The Theory of Everything
The extraordinary true story of one of the world’s greatest living minds, Stephen Hawking, who falls deeply in love with fellow Cambridge student Jane Wilde. Hawking receives an earth-shattering diagnosis at age 21. Together, Stephen and Jane defy impossible odds, breaking new ground in medicine and science. Starring Eddie Redmayne, Felicity Jones, David Thewlis and Emily Watson.
The Riot Club
In Danish director Lone Scherfig’s followup to An Education, two young men are inducted into the exclusive, debaucherous company of Oxford’s elite “Riot Club,” in this scathing dissection of the British class system. Based on the hit play Posh, the film stars Sam Claflin, Max Irons, Douglas Booth, Jessica Brown Findlay, Holliday Grainger.
This Is Where I Leave You
Four adult siblings return home after their father’s death to spend a week with their over-sharing mother and an assortment of spouses, exes and might-have-beens. Confronting their history and frayed relationships among those who know and love them best, they reconnect in hysterical and emotionally affecting ways. Starring Jason Bateman, Tina Fey, Jane Fonda, Adam Driver, Rose Byrne, Corey Stoll and Kathryn Hahn.
Nightcrawler
A driven young man discovers the nocturnal world of L.A. crime journalism. Joining a group of freelance camera crews who film marketable mayhem, Lou makes his own place at the table, aided by Nina, a veteran of the blood-sport that is local TV news. Blurring the line between observer and perpetrator, Lou finds his calling in a murderous world reduced to transactions.
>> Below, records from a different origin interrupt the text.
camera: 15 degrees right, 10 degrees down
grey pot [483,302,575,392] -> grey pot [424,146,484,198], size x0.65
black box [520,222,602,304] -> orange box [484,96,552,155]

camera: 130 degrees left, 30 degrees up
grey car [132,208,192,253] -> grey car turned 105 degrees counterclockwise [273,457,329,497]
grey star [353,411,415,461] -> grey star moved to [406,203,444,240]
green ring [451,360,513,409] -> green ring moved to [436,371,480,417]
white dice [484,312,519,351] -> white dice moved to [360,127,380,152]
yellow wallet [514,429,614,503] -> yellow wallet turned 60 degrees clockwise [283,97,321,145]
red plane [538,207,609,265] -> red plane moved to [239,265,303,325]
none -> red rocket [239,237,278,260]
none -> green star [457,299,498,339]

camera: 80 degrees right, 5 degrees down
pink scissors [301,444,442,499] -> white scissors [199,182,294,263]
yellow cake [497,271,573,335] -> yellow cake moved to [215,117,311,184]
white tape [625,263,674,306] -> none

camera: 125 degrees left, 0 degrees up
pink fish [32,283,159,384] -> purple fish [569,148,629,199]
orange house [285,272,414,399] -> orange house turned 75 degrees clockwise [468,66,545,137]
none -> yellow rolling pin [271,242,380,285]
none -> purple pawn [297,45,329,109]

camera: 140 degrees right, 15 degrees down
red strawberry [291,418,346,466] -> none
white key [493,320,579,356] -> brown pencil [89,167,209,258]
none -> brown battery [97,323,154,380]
Starring Jake Gyllenhaal, Rene Russo, Riz Ahmed and Bill Paxton.
Map of the Stars
Director David Cronenberg forges both a wicked social satire and a very human ghost story from today’s celebrity-obsessed culture. Starring Julianne Moore, Mia Wasikowska, Olivia Williams, Sarah Gadon, John Cusack and Robert Pattinson.
Oh and one more….
Mr. Turner
Mike Leigh beautifully directs Cannes Best Actor Timothy Spall in this biopic about British painter J.M.W Turner. Mr. Turner” explores the last quarter century of the great if eccentric British painter J.M.W. Turner. Profoundly affected by the death of his father, loved by a housekeeper he takes for granted and occasionally exploits sexually, he forms a close relationship with a seaside landlady with whom he eventually lives incognito in Chelsea, where he dies. Throughout this, he travels, paints, stays with the country aristocracy, visits brothels, is a popular if anarchic member of the Royal Academy of Arts, has himself strapped to the mast of a ship so that he can paint a snowstorm, and is both celebrated and reviled by the public and by royalty.